Activity: Set down all the lines below, each one exactly as shown.

(Supplied data Opens)

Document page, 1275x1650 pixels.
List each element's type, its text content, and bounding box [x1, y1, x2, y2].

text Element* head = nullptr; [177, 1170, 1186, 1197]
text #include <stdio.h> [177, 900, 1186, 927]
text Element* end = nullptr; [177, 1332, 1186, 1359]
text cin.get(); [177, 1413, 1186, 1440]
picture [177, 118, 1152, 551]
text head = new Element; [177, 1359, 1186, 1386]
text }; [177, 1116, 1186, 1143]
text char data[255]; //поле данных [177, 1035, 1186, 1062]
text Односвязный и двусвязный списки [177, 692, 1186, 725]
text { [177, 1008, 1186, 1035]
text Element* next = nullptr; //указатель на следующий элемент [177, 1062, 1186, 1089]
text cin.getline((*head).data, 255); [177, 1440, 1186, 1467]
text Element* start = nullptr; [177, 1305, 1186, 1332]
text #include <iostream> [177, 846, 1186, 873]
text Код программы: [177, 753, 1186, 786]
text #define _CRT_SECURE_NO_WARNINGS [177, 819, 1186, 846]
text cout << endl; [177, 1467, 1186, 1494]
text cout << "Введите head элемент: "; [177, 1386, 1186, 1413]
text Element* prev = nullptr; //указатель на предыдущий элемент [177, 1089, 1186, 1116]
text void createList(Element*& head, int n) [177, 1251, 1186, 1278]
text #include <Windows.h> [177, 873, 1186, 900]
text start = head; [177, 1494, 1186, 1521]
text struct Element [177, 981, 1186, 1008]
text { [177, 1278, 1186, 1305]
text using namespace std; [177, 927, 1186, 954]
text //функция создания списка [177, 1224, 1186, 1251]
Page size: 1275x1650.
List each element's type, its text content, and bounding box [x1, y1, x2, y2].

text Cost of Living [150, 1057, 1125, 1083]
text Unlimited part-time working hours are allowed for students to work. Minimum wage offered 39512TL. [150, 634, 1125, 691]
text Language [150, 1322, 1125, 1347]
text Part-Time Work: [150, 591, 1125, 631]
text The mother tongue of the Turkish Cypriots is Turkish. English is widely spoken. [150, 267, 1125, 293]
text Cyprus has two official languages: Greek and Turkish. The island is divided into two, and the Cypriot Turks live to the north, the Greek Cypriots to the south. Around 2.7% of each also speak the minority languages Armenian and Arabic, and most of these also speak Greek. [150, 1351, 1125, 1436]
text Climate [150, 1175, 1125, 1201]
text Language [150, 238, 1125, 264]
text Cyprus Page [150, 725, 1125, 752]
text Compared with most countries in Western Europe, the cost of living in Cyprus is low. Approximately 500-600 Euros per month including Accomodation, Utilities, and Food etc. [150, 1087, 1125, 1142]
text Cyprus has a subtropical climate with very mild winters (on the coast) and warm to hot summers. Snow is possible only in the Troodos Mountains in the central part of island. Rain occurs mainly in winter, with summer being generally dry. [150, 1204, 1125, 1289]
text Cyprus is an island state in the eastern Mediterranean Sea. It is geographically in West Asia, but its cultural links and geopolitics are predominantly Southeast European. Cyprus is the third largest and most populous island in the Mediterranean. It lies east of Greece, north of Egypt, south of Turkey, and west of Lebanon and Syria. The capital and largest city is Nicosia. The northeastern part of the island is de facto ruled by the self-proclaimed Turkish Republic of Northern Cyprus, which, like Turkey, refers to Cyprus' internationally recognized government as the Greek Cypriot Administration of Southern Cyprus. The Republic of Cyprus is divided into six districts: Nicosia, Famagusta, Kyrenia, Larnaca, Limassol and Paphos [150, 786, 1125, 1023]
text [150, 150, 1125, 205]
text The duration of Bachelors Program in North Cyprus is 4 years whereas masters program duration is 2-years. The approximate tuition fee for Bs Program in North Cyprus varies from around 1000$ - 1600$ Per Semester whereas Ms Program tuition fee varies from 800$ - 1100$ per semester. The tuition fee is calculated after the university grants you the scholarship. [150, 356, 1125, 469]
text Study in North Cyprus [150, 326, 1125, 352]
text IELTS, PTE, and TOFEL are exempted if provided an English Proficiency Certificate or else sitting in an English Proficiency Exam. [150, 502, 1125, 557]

(Supplied data Closes)

Written response:
Document page, 1275x1650 pixels.
List each element's type, its text content, and bounding box [x1, y1, x2, y2].

text Element* head = nullptr; [177, 1170, 1186, 1197]
text #include <stdio.h> [177, 900, 1186, 927]
text Element* end = nullptr; [177, 1332, 1186, 1359]
text cin.get(); [177, 1413, 1186, 1440]
picture [177, 118, 1152, 551]
text head = new Element; [177, 1359, 1186, 1386]
text }; [177, 1116, 1186, 1143]
text char data[255]; //поле данных [177, 1035, 1186, 1062]
text Односвязный и двусвязный списки [177, 692, 1186, 725]
text { [177, 1008, 1186, 1035]
text Element* next = nullptr; //указатель на следующий элемент [177, 1062, 1186, 1089]
text cin.getline((*head).data, 255); [177, 1440, 1186, 1467]
text Element* start = nullptr; [177, 1305, 1186, 1332]
text #include <iostream> [177, 846, 1186, 873]
text Код программы: [177, 753, 1186, 786]
text #define _CRT_SECURE_NO_WARNINGS [177, 819, 1186, 846]
text cout << endl; [177, 1467, 1186, 1494]
text cout << "Введите head элемент: "; [177, 1386, 1186, 1413]
text Element* prev = nullptr; //указатель на предыдущий элемент [177, 1089, 1186, 1116]
text void createList(Element*& head, int n) [177, 1251, 1186, 1278]
text #include <Windows.h> [177, 873, 1186, 900]
text start = head; [177, 1494, 1186, 1521]
text struct Element [177, 981, 1186, 1008]
text { [177, 1278, 1186, 1305]
text using namespace std; [177, 927, 1186, 954]
text //функция создания списка [177, 1224, 1186, 1251]
Page size: 1275x1650.
List each element's type, its text content, and bounding box [x1, y1, x2, y2].

text Cost of Living [150, 1057, 1125, 1083]
text Unlimited part-time working hours are allowed for students to work. Minimum wage offered 39512TL. [150, 634, 1125, 691]
text Language [150, 1322, 1125, 1347]
text Part-Time Work: [150, 591, 1125, 631]
text The mother tongue of the Turkish Cypriots is Turkish. English is widely spoken. [150, 267, 1125, 293]
text Cyprus has two official languages: Greek and Turkish. The island is divided into two, and the Cypriot Turks live to the north, the Greek Cypriots to the south. Around 2.7% of each also speak the minority languages Armenian and Arabic, and most of these also speak Greek. [150, 1351, 1125, 1436]
text Climate [150, 1175, 1125, 1201]
text Language [150, 238, 1125, 264]
text Cyprus Page [150, 725, 1125, 752]
text Compared with most countries in Western Europe, the cost of living in Cyprus is low. Approximately 500-600 Euros per month including Accomodation, Utilities, and Food etc. [150, 1087, 1125, 1142]
text Cyprus has a subtropical climate with very mild winters (on the coast) and warm to hot summers. Snow is possible only in the Troodos Mountains in the central part of island. Rain occurs mainly in winter, with summer being generally dry. [150, 1204, 1125, 1289]
text Cyprus is an island state in the eastern Mediterranean Sea. It is geographically in West Asia, but its cultural links and geopolitics are predominantly Southeast European. Cyprus is the third largest and most populous island in the Mediterranean. It lies east of Greece, north of Egypt, south of Turkey, and west of Lebanon and Syria. The capital and largest city is Nicosia. The northeastern part of the island is de facto ruled by the self-proclaimed Turkish Republic of Northern Cyprus, which, like Turkey, refers to Cyprus' internationally recognized government as the Greek Cypriot Administration of Southern Cyprus. The Republic of Cyprus is divided into six districts: Nicosia, Famagusta, Kyrenia, Larnaca, Limassol and Paphos [150, 786, 1125, 1023]
text [150, 150, 1125, 205]
text The duration of Bachelors Program in North Cyprus is 4 years whereas masters program duration is 2-years. The approximate tuition fee for Bs Program in North Cyprus varies from around 1000$ - 1600$ Per Semester whereas Ms Program tuition fee varies from 800$ - 1100$ per semester. The tuition fee is calculated after the university grants you the scholarship. [150, 356, 1125, 469]
text Study in North Cyprus [150, 326, 1125, 352]
text IELTS, PTE, and TOFEL are exempted if provided an English Proficiency Certificate or else sitting in an English Proficiency Exam. [150, 502, 1125, 557]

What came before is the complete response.